BEGIN Entries shown

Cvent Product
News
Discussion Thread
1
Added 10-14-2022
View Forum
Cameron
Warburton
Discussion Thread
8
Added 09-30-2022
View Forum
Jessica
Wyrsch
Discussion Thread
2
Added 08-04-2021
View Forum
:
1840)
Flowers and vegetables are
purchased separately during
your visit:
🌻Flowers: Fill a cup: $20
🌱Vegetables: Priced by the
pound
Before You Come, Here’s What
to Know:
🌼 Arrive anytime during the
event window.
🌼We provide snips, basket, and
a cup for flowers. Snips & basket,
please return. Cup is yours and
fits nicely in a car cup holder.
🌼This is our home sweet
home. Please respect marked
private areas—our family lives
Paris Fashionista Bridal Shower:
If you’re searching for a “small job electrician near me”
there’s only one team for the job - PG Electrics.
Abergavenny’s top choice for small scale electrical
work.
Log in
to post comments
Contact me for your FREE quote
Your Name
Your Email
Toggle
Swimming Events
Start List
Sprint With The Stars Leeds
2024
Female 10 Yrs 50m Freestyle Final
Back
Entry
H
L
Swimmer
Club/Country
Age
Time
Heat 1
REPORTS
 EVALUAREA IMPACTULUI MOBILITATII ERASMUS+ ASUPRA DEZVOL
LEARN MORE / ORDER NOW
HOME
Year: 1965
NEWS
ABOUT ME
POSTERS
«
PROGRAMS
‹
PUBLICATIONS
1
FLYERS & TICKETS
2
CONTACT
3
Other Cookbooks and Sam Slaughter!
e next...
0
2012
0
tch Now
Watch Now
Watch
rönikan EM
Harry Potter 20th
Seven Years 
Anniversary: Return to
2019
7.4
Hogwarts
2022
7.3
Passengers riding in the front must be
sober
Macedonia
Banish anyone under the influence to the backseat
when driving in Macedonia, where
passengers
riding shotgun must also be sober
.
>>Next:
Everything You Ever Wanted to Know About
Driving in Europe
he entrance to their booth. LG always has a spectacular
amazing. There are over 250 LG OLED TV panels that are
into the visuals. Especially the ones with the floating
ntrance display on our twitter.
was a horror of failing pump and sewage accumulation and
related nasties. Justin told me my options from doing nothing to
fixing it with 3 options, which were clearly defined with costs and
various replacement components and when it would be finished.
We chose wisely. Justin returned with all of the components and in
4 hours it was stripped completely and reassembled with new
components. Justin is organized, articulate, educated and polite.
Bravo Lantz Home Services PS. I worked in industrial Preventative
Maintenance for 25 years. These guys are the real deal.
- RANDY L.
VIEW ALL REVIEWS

END Entries shown

[Aim of the task]
In full and word for word, write out the data above.

[Written answer]
Cvent Product
News
Discussion Thread
1
Added 10-14-2022
View Forum
Cameron
Warburton
Discussion Thread
8
Added 09-30-2022
View Forum
Jessica
Wyrsch
Discussion Thread
2
Added 08-04-2021
View Forum
:
1840)
Flowers and vegetables are
purchased separately during
your visit:
🌻Flowers: Fill a cup: $20
🌱Vegetables: Priced by the
pound
Before You Come, Here’s What
to Know:
🌼 Arrive anytime during the
event window.
🌼We provide snips, basket, and
a cup for flowers. Snips & basket,
please return. Cup is yours and
fits nicely in a car cup holder.
🌼This is our home sweet
home. Please respect marked
private areas—our family lives
Paris Fashionista Bridal Shower:
If you’re searching for a “small job electrician near me”
there’s only one team for the job - PG Electrics.
Abergavenny’s top choice for small scale electrical
work.
Log in
to post comments
Contact me for your FREE quote
Your Name
Your Email
Toggle
Swimming Events
Start List
Sprint With The Stars Leeds
2024
Female 10 Yrs 50m Freestyle Final
Back
Entry
H
L
Swimmer
Club/Country
Age
Time
Heat 1
REPORTS
 EVALUAREA IMPACTULUI MOBILITATII ERASMUS+ ASUPRA DEZVOL
LEARN MORE / ORDER NOW
HOME
Year: 1965
NEWS
ABOUT ME
POSTERS
«
PROGRAMS
‹
PUBLICATIONS
1
FLYERS & TICKETS
2
CONTACT
3
Other Cookbooks and Sam Slaughter!
e next...
0
2012
0
tch Now
Watch Now
Watch
rönikan EM
Harry Potter 20th
Seven Years 
Anniversary: Return to
2019
7.4
Hogwarts
2022
7.3
Passengers riding in the front must be
sober
Macedonia
Banish anyone under the influence to the backseat
when driving in Macedonia, where
passengers
riding shotgun must also be sober
.
>>Next:
Everything You Ever Wanted to Know About
Driving in Europe
he entrance to their booth. LG always has a spectacular
amazing. There are over 250 LG OLED TV panels that are
into the visuals. Especially the ones with the floating
ntrance display on our twitter.
was a horror of failing pump and sewage accumulation and
related nasties. Justin told me my options from doing nothing to
fixing it with 3 options, which were clearly defined with costs and
various replacement components and when it would be finished.
We chose wisely. Justin returned with all of the components and in
4 hours it was stripped completely and reassembled with new
components. Justin is organized, articulate, educated and polite.
Bravo Lantz Home Services PS. I worked in industrial Preventative
Maintenance for 25 years. These guys are the real deal.
- RANDY L.
VIEW ALL REVIEWS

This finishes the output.